Q: Can anyone apply for a reverse mortgage?
A: You must be at least 62 years old and you also must own your home outright or be able to pay off your home with the proceeds from a reverse mortgage. You must live in your home and your home must meet certain criteria according to HUD.

Q: How do I apply for a reverse mortgage?
A: You can get a reverse mortgage through a reverse mortgage lender. You can receive the reverse mortgage in a lump sum, a line of credit or monthly payments. The loans are available in adjustable and fixed interest rates. If you choose a fixed interest rate, you will be required to take all of your proceeds in a single lump-sum payment.
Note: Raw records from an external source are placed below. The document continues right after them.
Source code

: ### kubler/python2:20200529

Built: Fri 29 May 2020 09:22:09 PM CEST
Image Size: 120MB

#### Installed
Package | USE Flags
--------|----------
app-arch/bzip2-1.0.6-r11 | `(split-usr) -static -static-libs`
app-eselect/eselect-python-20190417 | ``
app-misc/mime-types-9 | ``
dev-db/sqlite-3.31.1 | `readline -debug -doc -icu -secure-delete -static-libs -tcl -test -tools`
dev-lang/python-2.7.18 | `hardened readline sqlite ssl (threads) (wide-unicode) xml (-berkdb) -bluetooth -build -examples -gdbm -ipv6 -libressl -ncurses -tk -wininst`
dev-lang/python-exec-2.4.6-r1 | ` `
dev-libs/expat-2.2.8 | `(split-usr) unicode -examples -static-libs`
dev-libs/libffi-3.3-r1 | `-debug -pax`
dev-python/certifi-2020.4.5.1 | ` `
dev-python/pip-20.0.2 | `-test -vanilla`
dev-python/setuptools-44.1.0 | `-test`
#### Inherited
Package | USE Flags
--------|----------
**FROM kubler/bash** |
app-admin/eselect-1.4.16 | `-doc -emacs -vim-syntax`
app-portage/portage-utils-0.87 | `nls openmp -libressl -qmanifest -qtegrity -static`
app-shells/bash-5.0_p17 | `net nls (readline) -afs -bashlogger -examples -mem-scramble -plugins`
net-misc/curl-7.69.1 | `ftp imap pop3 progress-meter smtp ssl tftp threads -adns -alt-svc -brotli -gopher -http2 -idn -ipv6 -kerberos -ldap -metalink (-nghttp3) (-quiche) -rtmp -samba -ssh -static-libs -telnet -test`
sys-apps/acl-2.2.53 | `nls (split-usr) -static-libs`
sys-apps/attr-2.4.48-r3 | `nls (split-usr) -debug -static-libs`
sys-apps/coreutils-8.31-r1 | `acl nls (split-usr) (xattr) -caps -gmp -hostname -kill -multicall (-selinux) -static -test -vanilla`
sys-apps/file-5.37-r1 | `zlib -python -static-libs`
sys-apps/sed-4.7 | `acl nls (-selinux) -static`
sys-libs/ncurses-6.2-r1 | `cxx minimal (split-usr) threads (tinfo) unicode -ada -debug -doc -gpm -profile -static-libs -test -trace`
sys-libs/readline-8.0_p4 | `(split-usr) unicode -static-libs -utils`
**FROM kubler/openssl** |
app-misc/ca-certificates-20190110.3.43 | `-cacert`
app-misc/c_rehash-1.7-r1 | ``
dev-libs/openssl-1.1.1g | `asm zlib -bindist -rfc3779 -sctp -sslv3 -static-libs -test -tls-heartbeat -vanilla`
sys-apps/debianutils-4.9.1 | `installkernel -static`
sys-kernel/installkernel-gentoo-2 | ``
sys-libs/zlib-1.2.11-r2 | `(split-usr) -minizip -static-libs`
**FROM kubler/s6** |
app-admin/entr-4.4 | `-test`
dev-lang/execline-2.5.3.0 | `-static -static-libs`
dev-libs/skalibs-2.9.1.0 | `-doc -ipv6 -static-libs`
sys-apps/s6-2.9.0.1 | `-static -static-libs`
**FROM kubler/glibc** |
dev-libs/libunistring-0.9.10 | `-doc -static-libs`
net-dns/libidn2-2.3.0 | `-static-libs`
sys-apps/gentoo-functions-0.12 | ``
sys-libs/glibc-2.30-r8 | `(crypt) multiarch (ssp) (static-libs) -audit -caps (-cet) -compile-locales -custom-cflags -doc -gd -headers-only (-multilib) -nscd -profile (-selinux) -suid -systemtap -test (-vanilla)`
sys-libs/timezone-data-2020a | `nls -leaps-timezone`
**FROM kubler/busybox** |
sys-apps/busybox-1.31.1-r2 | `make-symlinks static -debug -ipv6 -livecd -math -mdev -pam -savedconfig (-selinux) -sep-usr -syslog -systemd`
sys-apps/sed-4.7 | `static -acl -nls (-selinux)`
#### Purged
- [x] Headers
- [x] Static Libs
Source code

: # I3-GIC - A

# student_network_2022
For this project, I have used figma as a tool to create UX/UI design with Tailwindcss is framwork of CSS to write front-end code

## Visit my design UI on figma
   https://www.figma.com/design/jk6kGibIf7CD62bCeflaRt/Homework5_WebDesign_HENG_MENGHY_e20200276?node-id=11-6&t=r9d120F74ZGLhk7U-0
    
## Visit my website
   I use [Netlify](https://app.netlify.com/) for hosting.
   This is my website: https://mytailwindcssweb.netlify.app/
Q: If I take out a reverse mortgage, does the bank own my home?
A: No, the title remains with the borrower. Like all mortgage loans, the borrower remains responsible for paying property taxes and insurance, maintaining the home, and complying with the loans terms. When the home is sold or no longer your primary residence, you or your estate will need to repay the lender any cash you received from the reverse mortgage, plus interest and other fees. Failing to comply with the loan terms can also result in the loan becoming due and payable. Any remaining equity in the home belongs to you or your heirs.

Q: Do I still need to pay my property taxes and home insurance with a reverse mortgage?
A: Yes, you would have to pay those expenses and your homeowner’s insurance policy must be current. Additionally, where necessary, you also need to be current on any homeowner's association fees.

Q: When does the reverse mortgage have to be paid back?
A: When the homeowner dies, sells their residence or permanently relocate. Additionally, the loan also becomes due if you default on the loan by not paying your property taxes or homeowner's insurance, or if the property conditions deteriorate and necessary repairs are not made.

Q: Are reverse mortgages expensive?
A: There are substantial upfront fees (i.e., mortgage insurance premiums, loan origination fees and closing costs) with these loans, as well as ongoing fees (mortgage premiums, interest and servicing fees), during the course of the loan.